# PROBLEM DESCRIPTION
Below are lines of data, and only some are wanted. Please repeat exactly those from the line that has "Staff who joined NHS after" through the line that has "Page 9 of 13".

# SOURCE INFORMATION

========

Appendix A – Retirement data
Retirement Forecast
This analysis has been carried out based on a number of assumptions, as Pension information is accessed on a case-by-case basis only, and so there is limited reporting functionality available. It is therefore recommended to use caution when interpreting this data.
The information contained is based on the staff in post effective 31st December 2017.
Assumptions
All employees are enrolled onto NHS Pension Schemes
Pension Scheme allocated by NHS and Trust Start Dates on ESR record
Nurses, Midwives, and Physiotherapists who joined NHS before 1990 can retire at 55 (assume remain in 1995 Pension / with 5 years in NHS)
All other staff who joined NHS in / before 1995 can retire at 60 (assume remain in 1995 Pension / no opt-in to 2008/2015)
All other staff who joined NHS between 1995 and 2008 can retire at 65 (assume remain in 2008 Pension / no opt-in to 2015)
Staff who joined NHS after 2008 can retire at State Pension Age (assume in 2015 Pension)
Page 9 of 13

========

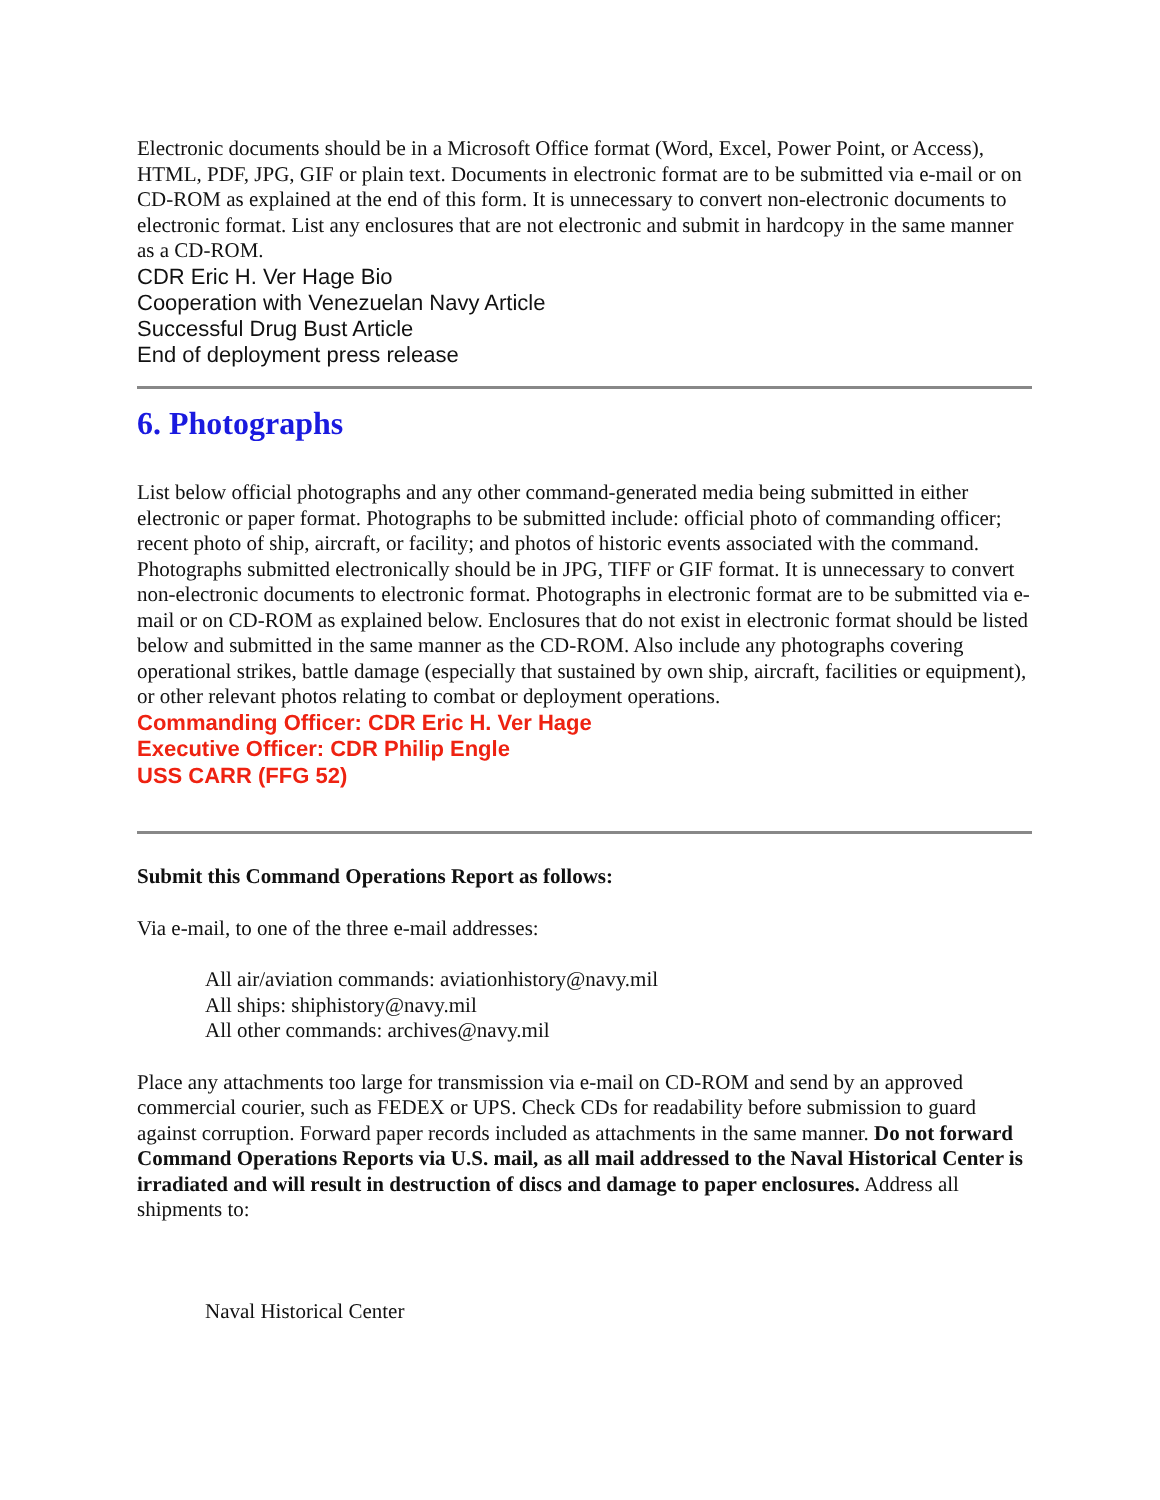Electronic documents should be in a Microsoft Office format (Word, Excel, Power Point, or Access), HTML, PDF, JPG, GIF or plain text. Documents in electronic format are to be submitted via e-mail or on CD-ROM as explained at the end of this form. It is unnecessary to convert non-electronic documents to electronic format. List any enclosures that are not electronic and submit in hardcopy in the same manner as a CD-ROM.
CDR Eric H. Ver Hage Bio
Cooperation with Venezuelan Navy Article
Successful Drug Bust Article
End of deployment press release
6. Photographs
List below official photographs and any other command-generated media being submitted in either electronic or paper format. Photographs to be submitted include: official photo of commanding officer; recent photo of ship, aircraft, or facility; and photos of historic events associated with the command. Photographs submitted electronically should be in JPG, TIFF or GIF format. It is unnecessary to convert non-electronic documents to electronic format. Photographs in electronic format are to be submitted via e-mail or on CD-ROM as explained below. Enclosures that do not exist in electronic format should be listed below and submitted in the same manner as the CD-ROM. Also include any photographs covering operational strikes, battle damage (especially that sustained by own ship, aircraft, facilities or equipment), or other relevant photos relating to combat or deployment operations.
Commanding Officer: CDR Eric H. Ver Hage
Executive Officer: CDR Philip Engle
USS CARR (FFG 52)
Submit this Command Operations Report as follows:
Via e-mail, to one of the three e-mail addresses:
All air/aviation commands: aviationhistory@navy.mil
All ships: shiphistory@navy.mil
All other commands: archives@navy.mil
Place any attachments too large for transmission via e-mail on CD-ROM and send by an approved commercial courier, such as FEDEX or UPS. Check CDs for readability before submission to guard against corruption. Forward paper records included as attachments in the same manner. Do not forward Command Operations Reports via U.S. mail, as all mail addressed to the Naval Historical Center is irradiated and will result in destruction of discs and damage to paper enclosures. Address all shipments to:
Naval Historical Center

========

# ANSWER BOX
Staff who joined NHS after 2008 can retire at State Pension Age (assume in 2015 Pension)
Page 9 of 13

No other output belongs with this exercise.